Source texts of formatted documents

....

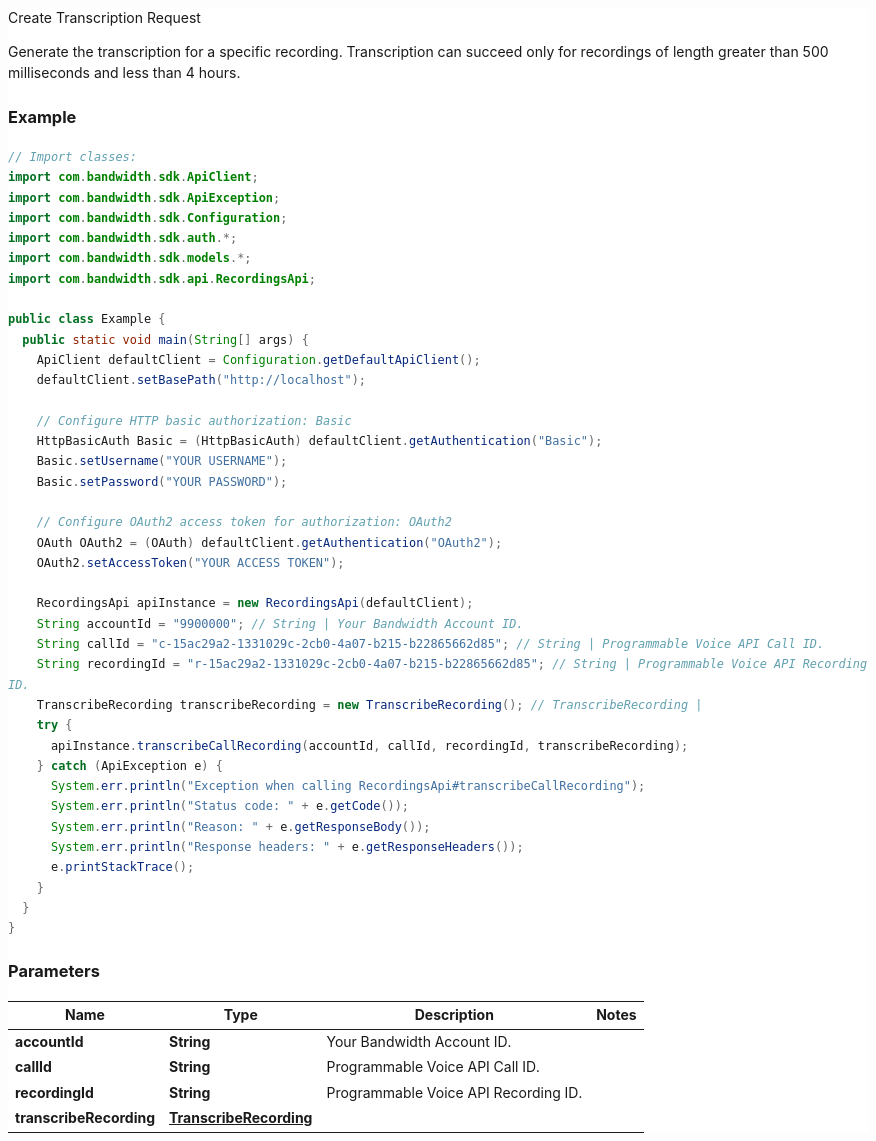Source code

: Create Transcription Request

Generate the transcription for a specific recording. Transcription can succeed only for recordings of length greater than 500 milliseconds and less than 4 hours.

### Example
```java
// Import classes:
import com.bandwidth.sdk.ApiClient;
import com.bandwidth.sdk.ApiException;
import com.bandwidth.sdk.Configuration;
import com.bandwidth.sdk.auth.*;
import com.bandwidth.sdk.models.*;
import com.bandwidth.sdk.api.RecordingsApi;

public class Example {
  public static void main(String[] args) {
    ApiClient defaultClient = Configuration.getDefaultApiClient();
    defaultClient.setBasePath("http://localhost");
    
    // Configure HTTP basic authorization: Basic
    HttpBasicAuth Basic = (HttpBasicAuth) defaultClient.getAuthentication("Basic");
    Basic.setUsername("YOUR USERNAME");
    Basic.setPassword("YOUR PASSWORD");

    // Configure OAuth2 access token for authorization: OAuth2
    OAuth OAuth2 = (OAuth) defaultClient.getAuthentication("OAuth2");
    OAuth2.setAccessToken("YOUR ACCESS TOKEN");

    RecordingsApi apiInstance = new RecordingsApi(defaultClient);
    String accountId = "9900000"; // String | Your Bandwidth Account ID.
    String callId = "c-15ac29a2-1331029c-2cb0-4a07-b215-b22865662d85"; // String | Programmable Voice API Call ID.
    String recordingId = "r-15ac29a2-1331029c-2cb0-4a07-b215-b22865662d85"; // String | Programmable Voice API Recording ID.
    TranscribeRecording transcribeRecording = new TranscribeRecording(); // TranscribeRecording | 
    try {
      apiInstance.transcribeCallRecording(accountId, callId, recordingId, transcribeRecording);
    } catch (ApiException e) {
      System.err.println("Exception when calling RecordingsApi#transcribeCallRecording");
      System.err.println("Status code: " + e.getCode());
      System.err.println("Reason: " + e.getResponseBody());
      System.err.println("Response headers: " + e.getResponseHeaders());
      e.printStackTrace();
    }
  }
}
```

### Parameters

| Name | Type | Description  | Notes |
|------------- | ------------- | ------------- | -------------|
| **accountId** | **String**| Your Bandwidth Account ID. | |
| **callId** | **String**| Programmable Voice API Call ID. | |
| **recordingId** | **String**| Programmable Voice API Recording ID. | |
| **transcribeRecording** | [**TranscribeRecording**](TranscribeRecording.md)|  | |
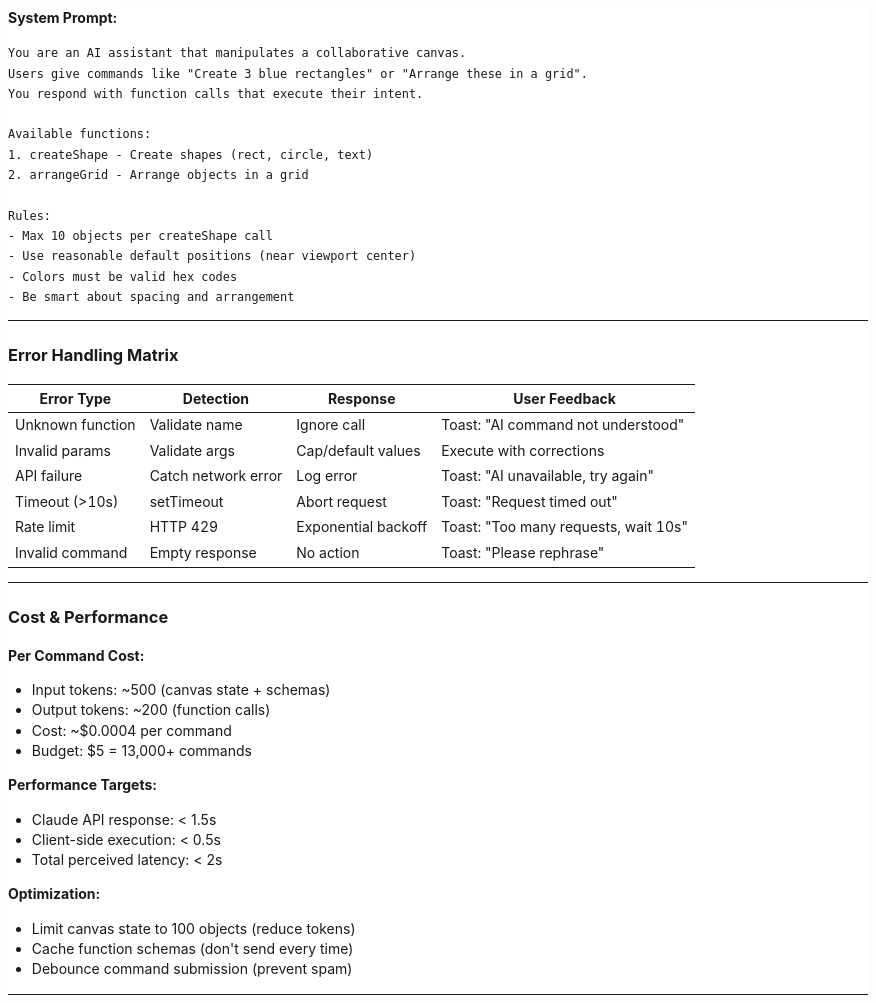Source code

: **System Prompt:**
```
You are an AI assistant that manipulates a collaborative canvas.
Users give commands like "Create 3 blue rectangles" or "Arrange these in a grid".
You respond with function calls that execute their intent.

Available functions:
1. createShape - Create shapes (rect, circle, text)
2. arrangeGrid - Arrange objects in a grid

Rules:
- Max 10 objects per createShape call
- Use reasonable default positions (near viewport center)
- Colors must be valid hex codes
- Be smart about spacing and arrangement
```

---

### Error Handling Matrix

| Error Type | Detection | Response | User Feedback |
|------------|-----------|----------|---------------|
| Unknown function | Validate name | Ignore call | Toast: "AI command not understood" |
| Invalid params | Validate args | Cap/default values | Execute with corrections |
| API failure | Catch network error | Log error | Toast: "AI unavailable, try again" |
| Timeout (>10s) | setTimeout | Abort request | Toast: "Request timed out" |
| Rate limit | HTTP 429 | Exponential backoff | Toast: "Too many requests, wait 10s" |
| Invalid command | Empty response | No action | Toast: "Please rephrase" |

---

### Cost & Performance

**Per Command Cost:**
- Input tokens: ~500 (canvas state + schemas)
- Output tokens: ~200 (function calls)
- Cost: ~$0.0004 per command
- Budget: $5 = 13,000+ commands

**Performance Targets:**
- Claude API response: < 1.5s
- Client-side execution: < 0.5s
- Total perceived latency: < 2s

**Optimization:**
- Limit canvas state to 100 objects (reduce tokens)
- Cache function schemas (don't send every time)
- Debounce command submission (prevent spam)

---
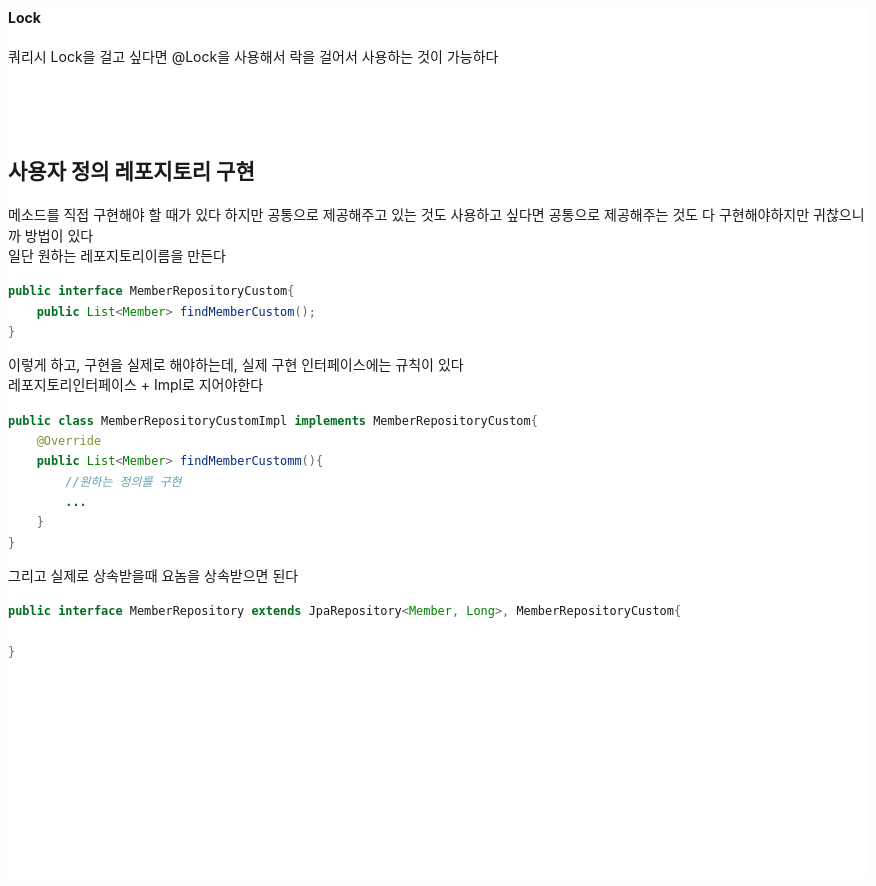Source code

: #### Lock
쿼리시 Lock을 걸고 싶다면 @Lock을 사용해서 락을 걸어서 사용하는 것이 가능하다 <br>
<br><br><br>

## 사용자 정의 레포지토리 구현
메소드를 직접 구현해야 할 때가 있다 하지만 공통으로 제공해주고 있는 것도 사용하고 싶다면 공통으로 제공해주는 것도 다 구현해야하지만 귀찮으니까 방법이 있다 <br>
일단 원하는 레포지토리이름을 만든다 <br>
```java
public interface MemberRepositoryCustom{
    public List<Member> findMemberCustom();
}
```
이렇게 하고, 구현을 실제로 해야하는데, 실제 구현 인터페이스에는 규칙이 있다 <br>
레포지토리인터페이스 + Impl로 지어야한다 <br>
```java
public class MemberRepositoryCustomImpl implements MemberRepositoryCustom{
    @Override
    public List<Member> findMemberCustomm(){
        //원하는 정의를 구현
        ...
    }
}
```
그리고 실제로 상속받을때 요놈을 상속받으면 된다 <br>
```java
public interface MemberRepository extends JpaRepository<Member, Long>, MemberRepositoryCustom{

}
```


<br><br><br><br><br><br><br><br><br><br>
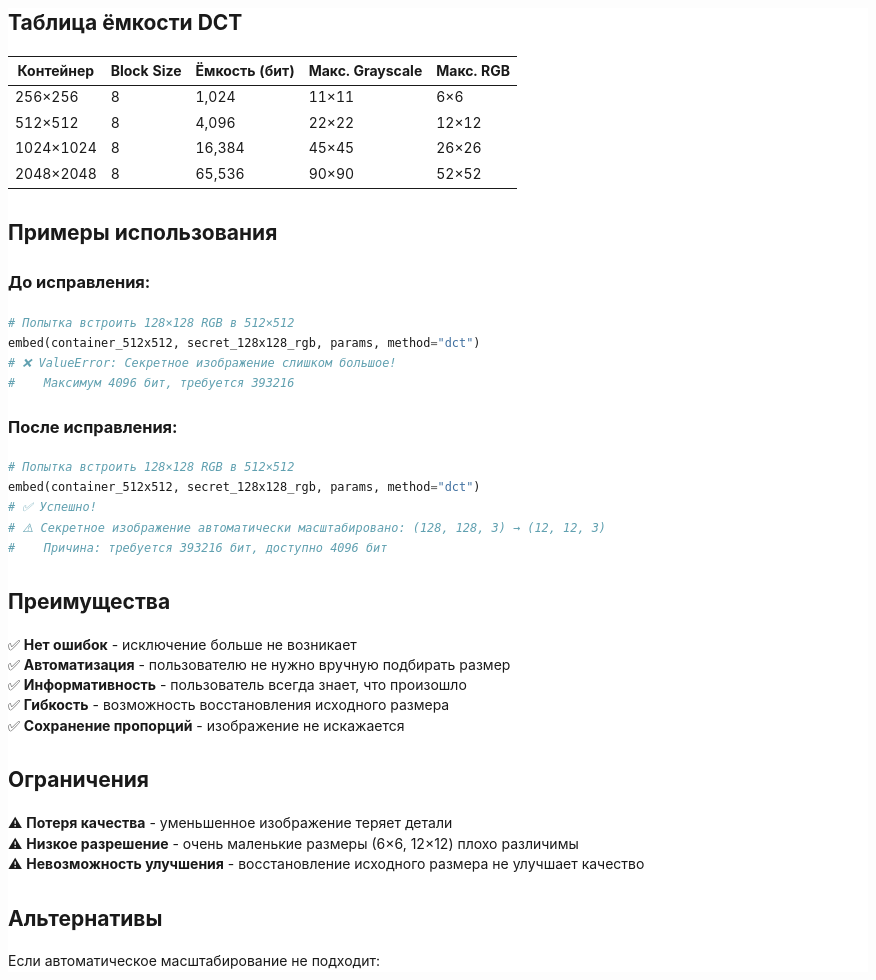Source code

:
 ```
```

## Таблица ёмкости DCT

| Контейнер | Block Size | Ёмкость (бит) | Макс. Grayscale | Макс. RGB |
|-----------|------------|---------------|-----------------|-----------|
| 256×256   | 8          | 1,024         | 11×11           | 6×6       |
| 512×512   | 8          | 4,096         | 22×22           | 12×12     |
| 1024×1024 | 8          | 16,384        | 45×45           | 26×26     |
| 2048×2048 | 8          | 65,536        | 90×90           | 52×52     |

## Примеры использования

### До исправления:
```python
# Попытка встроить 128×128 RGB в 512×512
embed(container_512x512, secret_128x128_rgb, params, method="dct")
# ❌ ValueError: Секретное изображение слишком большое! 
#    Максимум 4096 бит, требуется 393216
```

### После исправления:
```python
# Попытка встроить 128×128 RGB в 512×512
embed(container_512x512, secret_128x128_rgb, params, method="dct")
# ✅ Успешно!
# ⚠️ Секретное изображение автоматически масштабировано: (128, 128, 3) → (12, 12, 3)
#    Причина: требуется 393216 бит, доступно 4096 бит
```

## Преимущества

✅ **Нет ошибок** - исключение больше не возникает  
✅ **Автоматизация** - пользователю не нужно вручную подбирать размер  
✅ **Информативность** - пользователь всегда знает, что произошло  
✅ **Гибкость** - возможность восстановления исходного размера  
✅ **Сохранение пропорций** - изображение не искажается  

## Ограничения

⚠️ **Потеря качества** - уменьшенное изображение теряет детали  
⚠️ **Низкое разрешение** - очень маленькие размеры (6×6, 12×12) плохо различимы  
⚠️ **Невозможность улучшения** - восстановление исходного размера не улучшает качество  

## Альтернативы

Если автоматическое масштабирование не подходит:

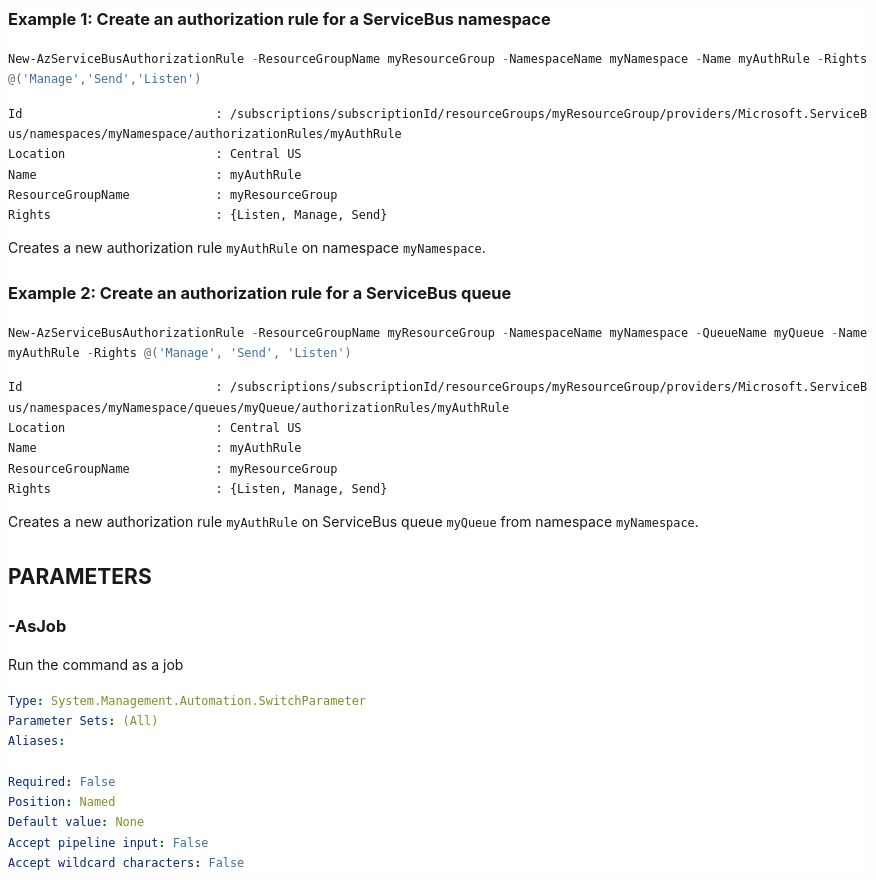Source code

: ### Example 1: Create an authorization rule for a ServiceBus namespace
```powershell
New-AzServiceBusAuthorizationRule -ResourceGroupName myResourceGroup -NamespaceName myNamespace -Name myAuthRule -Rights @('Manage','Send','Listen')
```

```output
Id                           : /subscriptions/subscriptionId/resourceGroups/myResourceGroup/providers/Microsoft.ServiceBus/namespaces/myNamespace/authorizationRules/myAuthRule
Location                     : Central US
Name                         : myAuthRule
ResourceGroupName            : myResourceGroup
Rights                       : {Listen, Manage, Send}
```

Creates a new authorization rule `myAuthRule` on namespace `myNamespace`.

### Example 2: Create an authorization rule for a ServiceBus queue
```powershell
New-AzServiceBusAuthorizationRule -ResourceGroupName myResourceGroup -NamespaceName myNamespace -QueueName myQueue -Name myAuthRule -Rights @('Manage', 'Send', 'Listen')
```

```output
Id                           : /subscriptions/subscriptionId/resourceGroups/myResourceGroup/providers/Microsoft.ServiceBus/namespaces/myNamespace/queues/myQueue/authorizationRules/myAuthRule
Location                     : Central US
Name                         : myAuthRule
ResourceGroupName            : myResourceGroup
Rights                       : {Listen, Manage, Send}
```

Creates a new authorization rule `myAuthRule` on ServiceBus queue `myQueue` from namespace `myNamespace`.

## PARAMETERS

### -AsJob
Run the command as a job

```yaml
Type: System.Management.Automation.SwitchParameter
Parameter Sets: (All)
Aliases:

Required: False
Position: Named
Default value: None
Accept pipeline input: False
Accept wildcard characters: False
```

....

**What is expected**. Search the records above for the word "with", then say how many lines contain it. Give the number alone.

**Output below**. 2